Le Pr Bruno Crestani, Vice-Président de la Fondation du Souffle, insiste sur la nécessité de faciliter et accélérer l’accès aux innovations diagnostiques et thérapeutiques pour les patients.

Pilier 3 : Lutter contre l’exclusion sociale et sanitaire sur l’ensemble du territoire

  • Individualiser l’évaluation pour l’attribution des droits en prenant notamment en compte les notions de durée et de fatigabilité pour effectuer certains actes essentiels de la vie quotidienne. Cette individualisation doit s’accompagner d’une uniformisation des critères d’attribution des droits et prestations dédiées aux personnes handicapées (telle que la carte mobilité inclusion) entre chaque département.
  • Former les équipes des Maisons Départementales pour les Personnes Handicapées (MDPH) dans le support aux démarches des insuffisants respiratoires pour bénéficier du statut, notamment par une meilleure connaissance des maladies respiratoires, et renforcer leurs moyens afin de répondre à l’augmentation du nombre de personnes souffrant de ces maladies et du handicap invisible lié.
  • Soutenir l’équilibre de la répartition des professionnels paramédicaux et médicaux au bénéfice de l’offre de soins et des patients sur l’ensemble du territoire.
  • Compenser la perte de revenus des parents qui suspendent leur activité professionnelle en conséquence des lourdes contraintes suivant le dépistage d’une maladie chez leur enfant.
  • Assurer le relogement ou la rénovation de l’habitat des populations exposées à un air insalubre lié à la dégradation de leur logement.
  • Rendre gratuit l’accès au Centre National d’Enseignement à Distance (CNED) aux étudiants en situation de handicap.
  • Développer des programmes d’accompagnement dans la vie active, via notamment une implication accrue du médecin du travail et une formation spécifique pour les patients atteints de maladies respiratoires graves en situation de vulnérabilité socioprofessionnelle.
  • Faire évoluer la réglementation du droit du travail pour faciliter le rechargement des droits des patients ayant une ALD.
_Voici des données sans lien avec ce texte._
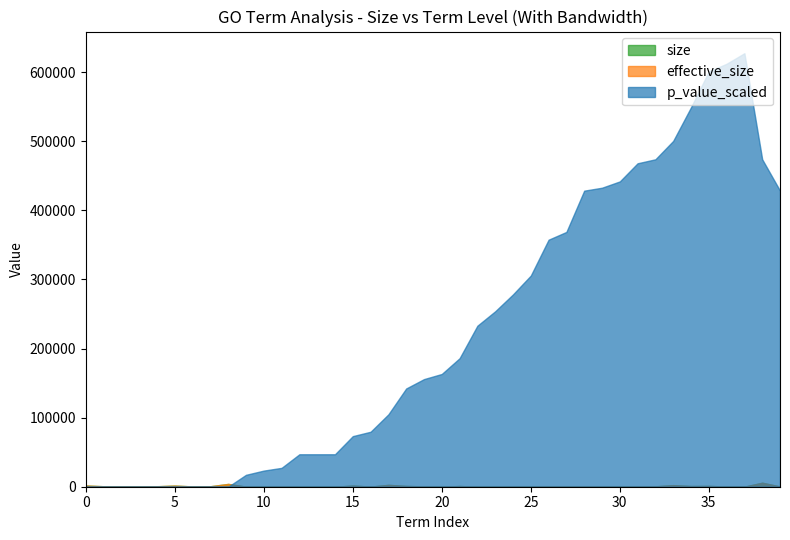

What is the average value of the effective_size series?

823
Pour conclure cette matinée, une table ronde a permis d’examiner les leviers pour mettre en place une feuille de route « Santé Respiratoire », qui soit efficace et ambitieuse. De manière générale, il est important de renforcer la communication autour de ces maladies, et d’augmenter leur visibilité. Ces états généraux sont fondateurs et vont permettre d’attirer l’attention sur ces maladies.
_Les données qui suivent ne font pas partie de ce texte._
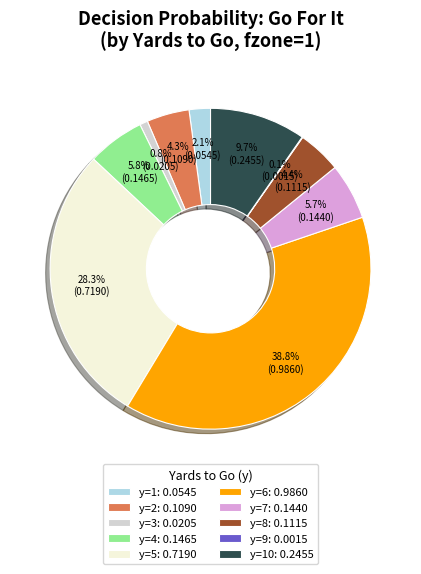

Which slice is the largest?

y=6: 0.9860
Avec la participation de nombreux élus, ces travaux et ces propositions citoyennes pour la santé respiratoire sont parvenues dans les mains des décideurs publiques. L’objectif est désormais que les candidats à la prochaine élection présidentielle soient sensibilisés à cette thématique, et qu’ils inscrivent dans leur programme une stratégie ambitieuse pour la santé respiratoire.